Je sais bien que ces divergences existent au sein de l’hémicycle, en particulier au moment crucial où chacun considère que franchir une étape législative ensemble revient à faire preuve d’efficacité pour nos concitoyens. Cela n’enlève rien à ce que nous croyons, cela ne nous fait pas renier nos espérances, dans un sens ou dans un autre.
C’est pourquoi nous commençons ce débat dans un esprit d’ouverture et avec une volonté d’explication. Mais je rappelle aussi que l’équilibre est fragile. Si l’on vidait ce texte de son sens, si l’on supprimait les droits des malades qui existent déjà, pourquoi légiférer ? Et si l’on devait basculer dans la promotion de l’euthanasie ou du suicide assisté, là encore l’équilibre serait rompu. Je le dis très sincèrement et sans vouloir influer sur qui que ce soit.
Si le texte basculait dans un sens ou dans un autre, ni M. Claeys, je pense, ni moi-même ne pourrions en être rapporteurs, car il serait dénaturé et n’aurait plus le sens que nous lui avions donné.
Je le dis très amicalement à M. Touraine, et il le sait : son amendement n’apporterait pas une modification superficielle au texte, mais le transformerait.
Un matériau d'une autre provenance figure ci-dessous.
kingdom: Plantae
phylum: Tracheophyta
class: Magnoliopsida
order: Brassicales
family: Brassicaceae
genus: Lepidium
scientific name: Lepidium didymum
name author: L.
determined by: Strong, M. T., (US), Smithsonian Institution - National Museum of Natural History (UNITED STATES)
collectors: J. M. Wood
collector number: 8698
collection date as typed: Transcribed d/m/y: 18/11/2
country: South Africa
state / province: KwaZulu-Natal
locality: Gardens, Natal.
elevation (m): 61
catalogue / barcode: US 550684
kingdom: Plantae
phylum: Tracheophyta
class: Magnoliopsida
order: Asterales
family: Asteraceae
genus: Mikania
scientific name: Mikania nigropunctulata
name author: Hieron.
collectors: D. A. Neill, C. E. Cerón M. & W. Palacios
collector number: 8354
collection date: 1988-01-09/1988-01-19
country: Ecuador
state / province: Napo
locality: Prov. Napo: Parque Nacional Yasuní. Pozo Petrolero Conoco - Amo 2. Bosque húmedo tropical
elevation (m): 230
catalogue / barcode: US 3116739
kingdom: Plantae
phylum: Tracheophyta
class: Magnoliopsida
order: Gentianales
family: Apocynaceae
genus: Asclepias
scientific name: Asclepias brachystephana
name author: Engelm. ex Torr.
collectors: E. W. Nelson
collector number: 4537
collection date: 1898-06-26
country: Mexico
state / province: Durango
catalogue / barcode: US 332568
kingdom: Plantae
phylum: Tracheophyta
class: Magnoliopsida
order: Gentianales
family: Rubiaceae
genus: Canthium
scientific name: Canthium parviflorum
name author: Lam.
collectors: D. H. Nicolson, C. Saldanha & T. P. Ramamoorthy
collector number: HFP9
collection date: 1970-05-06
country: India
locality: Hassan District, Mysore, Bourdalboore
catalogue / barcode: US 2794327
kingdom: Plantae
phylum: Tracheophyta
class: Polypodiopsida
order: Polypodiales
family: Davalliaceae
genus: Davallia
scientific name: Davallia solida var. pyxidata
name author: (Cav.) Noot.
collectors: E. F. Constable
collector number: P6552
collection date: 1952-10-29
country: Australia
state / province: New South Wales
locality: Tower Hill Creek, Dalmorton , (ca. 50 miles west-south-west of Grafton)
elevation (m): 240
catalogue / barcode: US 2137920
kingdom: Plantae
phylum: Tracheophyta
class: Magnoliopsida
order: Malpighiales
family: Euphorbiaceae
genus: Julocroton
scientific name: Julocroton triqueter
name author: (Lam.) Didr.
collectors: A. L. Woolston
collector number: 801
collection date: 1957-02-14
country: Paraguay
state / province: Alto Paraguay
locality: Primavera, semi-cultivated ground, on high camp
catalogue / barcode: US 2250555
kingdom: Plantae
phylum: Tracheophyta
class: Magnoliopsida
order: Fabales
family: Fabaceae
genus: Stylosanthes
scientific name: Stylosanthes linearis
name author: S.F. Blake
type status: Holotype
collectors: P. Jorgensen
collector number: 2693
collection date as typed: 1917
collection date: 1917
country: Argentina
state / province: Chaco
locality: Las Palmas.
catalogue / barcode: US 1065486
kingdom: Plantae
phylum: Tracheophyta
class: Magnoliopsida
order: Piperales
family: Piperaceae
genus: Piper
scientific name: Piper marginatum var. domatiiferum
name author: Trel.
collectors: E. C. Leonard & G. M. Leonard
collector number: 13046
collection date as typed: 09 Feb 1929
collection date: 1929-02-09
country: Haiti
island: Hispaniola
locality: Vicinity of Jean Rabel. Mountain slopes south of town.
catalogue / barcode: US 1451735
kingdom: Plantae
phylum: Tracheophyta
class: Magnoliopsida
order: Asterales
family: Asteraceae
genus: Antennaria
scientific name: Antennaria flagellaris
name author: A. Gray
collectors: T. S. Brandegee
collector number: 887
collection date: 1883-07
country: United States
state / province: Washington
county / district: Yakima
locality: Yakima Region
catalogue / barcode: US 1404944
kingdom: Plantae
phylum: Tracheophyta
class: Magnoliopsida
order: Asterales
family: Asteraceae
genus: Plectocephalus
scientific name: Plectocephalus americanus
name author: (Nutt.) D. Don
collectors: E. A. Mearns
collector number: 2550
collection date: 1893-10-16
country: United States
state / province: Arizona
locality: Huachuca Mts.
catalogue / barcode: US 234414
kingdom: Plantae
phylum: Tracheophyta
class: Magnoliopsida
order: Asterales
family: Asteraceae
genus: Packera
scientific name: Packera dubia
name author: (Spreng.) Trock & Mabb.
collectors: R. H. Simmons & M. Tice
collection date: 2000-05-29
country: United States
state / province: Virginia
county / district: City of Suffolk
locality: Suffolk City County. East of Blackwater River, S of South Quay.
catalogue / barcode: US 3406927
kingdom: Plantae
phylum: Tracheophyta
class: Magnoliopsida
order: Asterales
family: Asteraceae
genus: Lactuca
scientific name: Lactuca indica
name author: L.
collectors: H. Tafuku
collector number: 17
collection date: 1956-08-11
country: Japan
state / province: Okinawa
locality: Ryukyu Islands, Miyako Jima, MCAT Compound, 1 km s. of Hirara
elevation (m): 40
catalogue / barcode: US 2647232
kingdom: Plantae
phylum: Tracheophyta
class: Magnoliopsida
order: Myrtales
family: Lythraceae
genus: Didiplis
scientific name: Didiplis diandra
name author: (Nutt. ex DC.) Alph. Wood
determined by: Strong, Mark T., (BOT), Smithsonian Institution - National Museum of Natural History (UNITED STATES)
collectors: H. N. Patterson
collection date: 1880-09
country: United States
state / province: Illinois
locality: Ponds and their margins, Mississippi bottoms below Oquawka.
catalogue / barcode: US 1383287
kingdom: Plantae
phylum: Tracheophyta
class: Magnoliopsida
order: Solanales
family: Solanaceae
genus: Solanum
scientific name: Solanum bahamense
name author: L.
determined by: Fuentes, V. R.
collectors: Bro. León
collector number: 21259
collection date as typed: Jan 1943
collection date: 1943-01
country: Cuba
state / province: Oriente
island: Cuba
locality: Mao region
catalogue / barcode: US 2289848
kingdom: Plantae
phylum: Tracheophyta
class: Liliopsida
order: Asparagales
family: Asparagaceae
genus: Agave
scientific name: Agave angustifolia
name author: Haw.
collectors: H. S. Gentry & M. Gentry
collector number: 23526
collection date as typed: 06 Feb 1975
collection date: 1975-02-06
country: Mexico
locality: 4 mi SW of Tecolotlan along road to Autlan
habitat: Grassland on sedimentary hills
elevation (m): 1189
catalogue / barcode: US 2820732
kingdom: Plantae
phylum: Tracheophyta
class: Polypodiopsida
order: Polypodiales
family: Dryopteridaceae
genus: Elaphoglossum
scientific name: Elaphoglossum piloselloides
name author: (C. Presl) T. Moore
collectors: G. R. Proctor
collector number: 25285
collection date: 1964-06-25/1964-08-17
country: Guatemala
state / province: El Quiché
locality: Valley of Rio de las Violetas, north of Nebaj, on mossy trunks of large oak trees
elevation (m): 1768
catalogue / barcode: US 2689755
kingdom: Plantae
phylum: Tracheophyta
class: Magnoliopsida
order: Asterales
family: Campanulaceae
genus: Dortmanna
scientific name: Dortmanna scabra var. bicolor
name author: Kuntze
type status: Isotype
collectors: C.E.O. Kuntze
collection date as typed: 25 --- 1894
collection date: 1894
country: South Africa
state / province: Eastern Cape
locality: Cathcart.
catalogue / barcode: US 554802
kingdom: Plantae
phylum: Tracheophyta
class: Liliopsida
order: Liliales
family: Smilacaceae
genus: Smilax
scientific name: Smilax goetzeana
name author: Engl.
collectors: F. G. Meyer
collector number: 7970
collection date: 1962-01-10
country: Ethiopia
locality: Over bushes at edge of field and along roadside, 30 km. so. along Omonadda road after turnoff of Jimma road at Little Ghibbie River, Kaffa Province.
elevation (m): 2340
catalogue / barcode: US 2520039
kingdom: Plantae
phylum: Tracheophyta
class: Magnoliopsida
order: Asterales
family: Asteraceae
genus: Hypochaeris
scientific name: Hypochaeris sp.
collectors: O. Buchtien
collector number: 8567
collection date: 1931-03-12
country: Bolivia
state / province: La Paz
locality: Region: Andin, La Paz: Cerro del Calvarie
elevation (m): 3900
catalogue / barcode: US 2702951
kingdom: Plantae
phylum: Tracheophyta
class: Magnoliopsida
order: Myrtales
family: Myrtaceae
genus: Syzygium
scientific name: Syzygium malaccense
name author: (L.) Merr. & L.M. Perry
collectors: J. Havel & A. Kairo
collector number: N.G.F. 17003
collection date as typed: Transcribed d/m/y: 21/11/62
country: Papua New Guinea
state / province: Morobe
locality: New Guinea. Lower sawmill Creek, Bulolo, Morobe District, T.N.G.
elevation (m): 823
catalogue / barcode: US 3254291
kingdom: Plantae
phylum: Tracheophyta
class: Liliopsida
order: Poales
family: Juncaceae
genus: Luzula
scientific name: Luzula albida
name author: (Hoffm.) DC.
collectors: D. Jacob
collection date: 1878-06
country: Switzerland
Si tel devait être le cas, il n’aurait pas fallu que nous allions jusqu’au bout ensemble pour essayer de répondre très pragmatiquement à la souffrance que les personnes en fin de vie éprouvent encore dans notre pays.
Le débat est ouvert. J’ai entendu les engagements de la ministre et du Président de la République. Nous devons respecter cet équilibre, promouvoir la culture des soins palliatifs à travers la formation des médecins et franchir cette étape législative qui constitue aussi un signal et un symbole : dans notre pays, la souffrance est interdite en fin de vie et en phase terminale. Je vous remercie de votre attention.